Lectures/Mar 05, 2020

The Depiction of Diocletian in the Chronicle of John of Nikou

The Depiction of Diocletian in the Chronicle of John of Nikou lead image

The Depiction of Diocletian in the Chronicle of John of Nikou, lecture by Felege-Selam Solomon Yirga (The Ohio State University, Dumbarton Oaks Byzantine Studies Junior Fellow), Harvard University, Barker Center, March 9, 2020, 5:00–6:30 pm

Felege-Selam Solomon Yirga is a Dumbarton Oaks Byzantine Studies Junior Fellow and a doctoral candidate in history at the Ohio State University. He holds a BA in history from Brandeis University and an MA in history from the Ohio State University. Yirga’s research focuses primarily on the political, cultural, and social history of the Roman and post-Roman Near East, with a particular interest in issues of identity, representations of the past, and cultural memory.
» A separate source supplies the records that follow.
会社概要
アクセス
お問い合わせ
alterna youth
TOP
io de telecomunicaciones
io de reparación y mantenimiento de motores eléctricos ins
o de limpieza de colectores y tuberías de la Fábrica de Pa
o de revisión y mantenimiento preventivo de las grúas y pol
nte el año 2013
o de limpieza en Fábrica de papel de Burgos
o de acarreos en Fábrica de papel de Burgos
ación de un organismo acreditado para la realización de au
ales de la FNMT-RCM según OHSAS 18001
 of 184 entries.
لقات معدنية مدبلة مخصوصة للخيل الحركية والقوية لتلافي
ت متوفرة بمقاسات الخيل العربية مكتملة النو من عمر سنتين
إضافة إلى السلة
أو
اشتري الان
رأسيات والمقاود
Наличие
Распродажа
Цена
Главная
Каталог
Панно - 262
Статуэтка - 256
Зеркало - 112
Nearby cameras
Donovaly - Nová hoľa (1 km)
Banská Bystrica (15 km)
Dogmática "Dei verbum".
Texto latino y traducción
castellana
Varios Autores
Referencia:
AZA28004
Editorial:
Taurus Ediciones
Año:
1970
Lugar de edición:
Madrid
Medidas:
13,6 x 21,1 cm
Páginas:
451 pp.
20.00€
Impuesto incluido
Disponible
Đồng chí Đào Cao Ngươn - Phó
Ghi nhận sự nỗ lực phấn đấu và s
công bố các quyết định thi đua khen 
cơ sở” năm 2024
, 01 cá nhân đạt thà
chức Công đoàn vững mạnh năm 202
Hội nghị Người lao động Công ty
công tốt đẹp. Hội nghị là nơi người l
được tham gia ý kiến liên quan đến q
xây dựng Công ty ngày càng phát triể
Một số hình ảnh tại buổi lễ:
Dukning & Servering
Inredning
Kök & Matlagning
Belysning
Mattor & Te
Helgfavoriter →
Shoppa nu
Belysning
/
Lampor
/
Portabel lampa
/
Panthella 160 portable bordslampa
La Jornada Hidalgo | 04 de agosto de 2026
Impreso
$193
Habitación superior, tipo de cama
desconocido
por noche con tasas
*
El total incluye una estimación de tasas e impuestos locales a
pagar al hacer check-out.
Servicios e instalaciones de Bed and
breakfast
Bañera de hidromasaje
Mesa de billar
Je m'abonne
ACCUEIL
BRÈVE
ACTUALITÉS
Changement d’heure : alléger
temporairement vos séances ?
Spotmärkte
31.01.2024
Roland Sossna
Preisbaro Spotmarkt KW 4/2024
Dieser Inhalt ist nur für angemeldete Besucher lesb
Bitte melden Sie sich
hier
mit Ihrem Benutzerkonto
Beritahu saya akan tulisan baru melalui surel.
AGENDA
This research includes the late medieval Ethiopian reception of late antique texts as transmitted by Arabic-speaking intermediaries, and the role of these texts in the development of Ge’ez literature and Ethiopian national identity.

His dissertation, “The Chronicle of John of Nikiu: Sources, Contexts, and Afterlife,” considers the eighth-century Egyptian Chronicle of John of Nikiu, a universal history that begins with Adam and ends with an account of the Arab conquest of Egypt, surviving only in a seventeenth-century Ge’ez translation of the Arabic translation of the Coptic original. By investigating John of Nikiu’s numerous modifications to his source material, and considering the contexts in which the text was produced and translated, his dissertation aims to disentangle John’s voice from that of his sources, revealing the diversity of religious and historical thought among seventh- and eighth-century Egyptian Christians, the reception of early Byzantine historiography, and the Chronicle’s afterlife in Ethiopia.

Co-sponsored by the Dumbarton Oaks Byzantine Studies Program and the Committee on Medieval Studies.